> _Kutipan Dokumen_:

Media memiliki peran penting dalam membentuk persepsi publik, terlebih ketika menyangkut isu perang dan konflik. Serangan-serangan Israel ke wilayah Suriah, khususnya ke kota Masyaf yang dikenal sebagai pusat penelitian dan fasilitas militer, menjadi salah satu contoh bagaimana redaksi berita dapat mengubah cara khalayak memandang sebuah peristiwa. Dalam banyak tayangan televisi dan laporan portal daring, narasi yang dipilih seringkali mengedepankan keberhasilan teknis Israel alih-alih menyoroti aspek hukum dan moral dari serangan itu sendiri.
Di sejumlah media berbahasa Arab yang berafiliasi dengan blok pro-Barat atau berpusat di Lebanon, headline yang muncul kerap berbunyi “Israel sukses hancurkan fasilitas militer Suriah di Masyaf.” Redaksi seperti ini memberi kesan bahwa keberhasilan Israel merupakan fokus utama berita. Padahal, jika ditarik ke ranah hukum internasional, yang seharusnya ditekankan adalah pelanggaran kedaulatan yang dilakukan Israel dengan menyerang sebuah negara berdaulat.

> _Soal Latihan_:
• 1. Menurut tulisan tentang pemberitaan serangan Israel ke Suriah, kota Masyaf dikenal sebagai pusat apa?
• 2. Lanjutkan tulisan tentang pemberitaan serangan Israel ke Masyaf setelah kalimat terakhirnya.

> _Daftar Entri_:
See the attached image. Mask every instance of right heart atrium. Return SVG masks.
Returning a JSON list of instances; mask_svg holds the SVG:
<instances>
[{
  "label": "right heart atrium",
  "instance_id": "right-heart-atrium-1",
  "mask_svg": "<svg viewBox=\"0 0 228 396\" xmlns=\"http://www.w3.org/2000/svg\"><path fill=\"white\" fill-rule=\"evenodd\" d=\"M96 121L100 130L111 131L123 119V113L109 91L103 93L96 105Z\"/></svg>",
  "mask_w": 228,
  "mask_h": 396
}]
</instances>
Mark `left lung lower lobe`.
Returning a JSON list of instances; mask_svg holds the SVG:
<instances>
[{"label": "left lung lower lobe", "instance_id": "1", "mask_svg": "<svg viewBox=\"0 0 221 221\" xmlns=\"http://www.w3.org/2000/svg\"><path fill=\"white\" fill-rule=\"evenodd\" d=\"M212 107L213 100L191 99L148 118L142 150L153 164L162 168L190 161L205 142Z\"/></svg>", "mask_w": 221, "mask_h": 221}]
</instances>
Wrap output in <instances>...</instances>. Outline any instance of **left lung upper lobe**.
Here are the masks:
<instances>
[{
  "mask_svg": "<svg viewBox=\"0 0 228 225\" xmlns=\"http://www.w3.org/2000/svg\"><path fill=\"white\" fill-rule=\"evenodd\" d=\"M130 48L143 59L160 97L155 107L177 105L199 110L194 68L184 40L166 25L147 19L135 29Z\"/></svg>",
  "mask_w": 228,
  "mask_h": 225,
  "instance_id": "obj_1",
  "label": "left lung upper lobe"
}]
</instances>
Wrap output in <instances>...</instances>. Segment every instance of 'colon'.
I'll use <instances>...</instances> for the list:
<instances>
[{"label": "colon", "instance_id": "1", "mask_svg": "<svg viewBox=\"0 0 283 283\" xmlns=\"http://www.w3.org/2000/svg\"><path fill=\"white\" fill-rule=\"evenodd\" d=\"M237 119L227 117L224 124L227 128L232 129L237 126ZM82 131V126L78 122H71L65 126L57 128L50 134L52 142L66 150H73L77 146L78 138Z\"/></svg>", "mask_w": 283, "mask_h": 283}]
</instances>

> _Hasil Latihan_:
• 1. Masyaf dikenal sebagai pusat penelitian dan fasilitas militer.

• 2.
Masyaf terletak jauh di dalam wilayah Suriah, bukan di perbatasan yang dipersengketakan. Artinya, tidak ada alasan logis untuk menyebut serangan Israel sebagai bagian dari “pembelaan diri.” Namun, framing media seakan menutupi fakta itu. Kata-kata yang dipilih cenderung netral, bahkan dalam beberapa kasus terkesan memberi pembenaran bagi tindakan militer Israel.
Bila kita membandingkan dengan standar pemberitaan yang benar-benar independen, seharusnya redaksi berita menekankan bahwa Israel kembali memasuki wilayah Suriah secara ilegal. Penjelasan semacam itu akan memberikan pemirsa gambaran nyata bahwa tindakan tersebut merupakan agresi dan bisa dikategorikan sebagai aksi teror terhadap negara lain.
Perbandingan sederhana dapat dibuat melalui analogi kasus kriminal. Bayangkan ada tindak pemerkosaan, lalu media menuliskan bahwa seorang pria “berhasil memasukkan alat kelaminnya” ke seorang wanita. Dari sisi bahasa, redaksi itu terdengar absurd sekaligus melecehkan korban. Begitu pula dengan pemberitaan serangan Israel yang lebih menonjolkan keberhasilan teknis, tanpa menyinggung kejahatan perang yang terkandung di dalamnya.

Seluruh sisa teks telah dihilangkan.